Concerning the link between international relations and films, professor Toksöz focused on the emotional effect that movies can have on the spectator; in fact, she said, films are a powerful tool, because they engage the audience in a multilevel experience. Furthermore, to the contrary of what we can normally find in a textbook, movies don't focus only on the decision makers, on the heroes and on the famous historical characters, but also represent simple and average people; as a consequence, the spectator can feel empathy and can self-identify more easily. However, there are disadvantages in studying international relations through films; as the first point, movies are fictional and personal interpretation of events. Furthermore, they can be one-sided, or biased. Secondly, films can create stereotypes. In fact, if people of a certain country are shown always in a certain way, through repetition, this image will be internalized by the audience. The example reported by Toksöz was an essay, written by Jack Shaheen, entitled “Reel Bad Arabs”. This work has demonstrated that, since the 1890s, in Hollywood films, Arabs are always portrayed as violent, uncivilized, religious fundamentalist and are often associated with kidnapping and raping girls; this created a negative imagine of “the Arabs” in the American audience. Lastly, film industries are in the hand of a limited number of countries, so the events shown in the movies will be culturally biased and selected on the base of the interests of those particular nations.

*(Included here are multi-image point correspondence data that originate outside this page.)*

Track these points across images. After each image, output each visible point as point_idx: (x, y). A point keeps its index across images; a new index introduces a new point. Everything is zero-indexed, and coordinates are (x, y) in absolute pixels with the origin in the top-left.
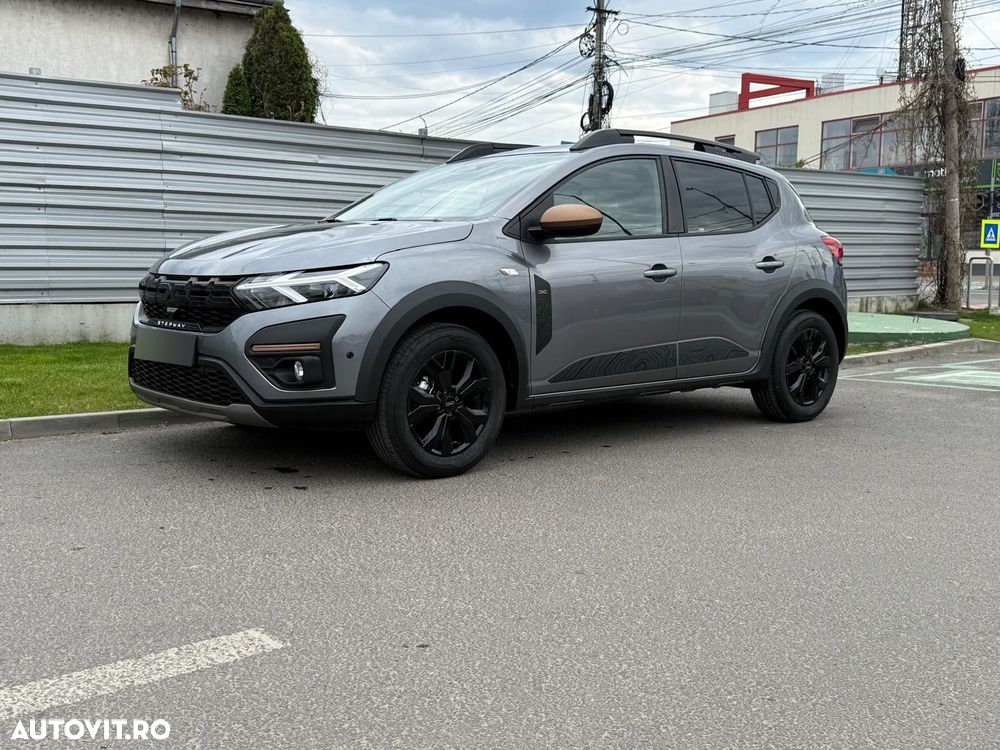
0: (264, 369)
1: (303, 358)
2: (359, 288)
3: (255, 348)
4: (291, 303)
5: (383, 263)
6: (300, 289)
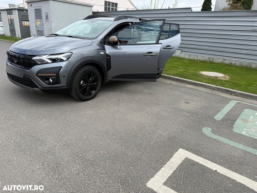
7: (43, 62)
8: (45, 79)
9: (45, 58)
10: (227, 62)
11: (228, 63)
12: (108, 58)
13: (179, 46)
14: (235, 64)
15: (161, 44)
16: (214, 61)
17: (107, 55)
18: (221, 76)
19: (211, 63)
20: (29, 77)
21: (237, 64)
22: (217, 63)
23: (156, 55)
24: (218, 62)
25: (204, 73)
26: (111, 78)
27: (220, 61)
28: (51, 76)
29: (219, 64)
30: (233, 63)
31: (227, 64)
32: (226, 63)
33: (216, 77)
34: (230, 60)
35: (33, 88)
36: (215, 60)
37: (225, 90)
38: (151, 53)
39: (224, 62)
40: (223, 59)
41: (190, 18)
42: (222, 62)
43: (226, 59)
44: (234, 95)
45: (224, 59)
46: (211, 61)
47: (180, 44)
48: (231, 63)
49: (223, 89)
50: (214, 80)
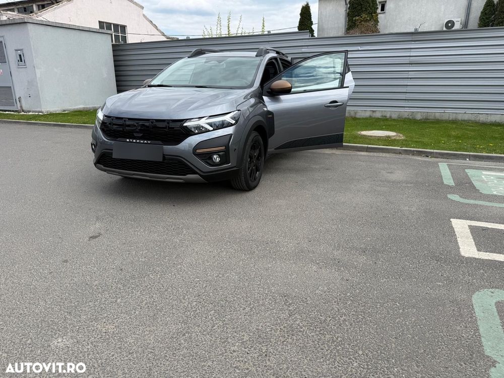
0: (202, 159)
1: (220, 153)
2: (233, 122)
3: (198, 151)
4: (207, 131)
5: (239, 110)
6: (210, 124)
7: (201, 130)
8: (207, 157)
9: (203, 123)
10: (378, 115)
11: (380, 117)
12: (269, 116)
13: (354, 90)
14: (391, 117)
15: (348, 87)
16: (358, 116)
17: (269, 112)
18: (393, 135)
19: (353, 119)
20: (180, 158)
21: (395, 116)
22: (363, 119)
23: (343, 104)
24: (365, 117)
25: (364, 133)
26: (273, 149)
27: (367, 114)
28: (215, 153)
29: (366, 119)
30: (388, 116)
31: (379, 119)
32: (376, 117)
33: (389, 137)
34: (382, 111)
35: (185, 175)
36: (360, 114)
37: (416, 151)
38: (336, 102)
39: (373, 116)
40: (371, 111)
41: (309, 47)
42: (370, 117)
43: (375, 111)
44: (432, 157)
45: (373, 111)
46: (352, 117)
47: (355, 85)
48: (384, 115)
49: (414, 151)
50: (387, 140)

Considering the theme of music, professor Toksöz showed us the opening scene of the 2004 Eurovision Song Contest, held in İstanbul. She made us focus on the opposition between the singer, Sertab Erener, who was dressed as a “European” woman, with blonde hairs and sensual dress, and the Dervishes Turners, dancing, with traditional costumes, in the background. This contradiction, in her opinion, symbolized the self-identification of Turkey in that period: “one step east, one step west”. As the last point, we considered the theme of science fiction and its connection to international relations. Sci-fi, as a literary genre, allows the author to contextualize current day events in a distant future, escaping political correctness and sensitivity and giving the writer the chance of being bolder in critiquing it. This is particularly interesting, in the prospect of international relations, because, often, many of the organizations which are described are similar to the current state of affairs, or are a representation of the past political structures of human history. For example, we can find “empires”, as in “Star Wars”, or “confederations”, as in “Star Trek”. In addition, themes that can also easily be found are: the use of violence to gain power, the exploitation of resources, colonization, militarization and environmental, or nuclear, disaster. To conclude, the lecture held by professor Itir Toksöz provided the students with an interesting and peculiar point of view on the international relations, in particular, she proved to us that the academic research can include also topics considered “not-strictly” relevant for international relations, as for example science fiction.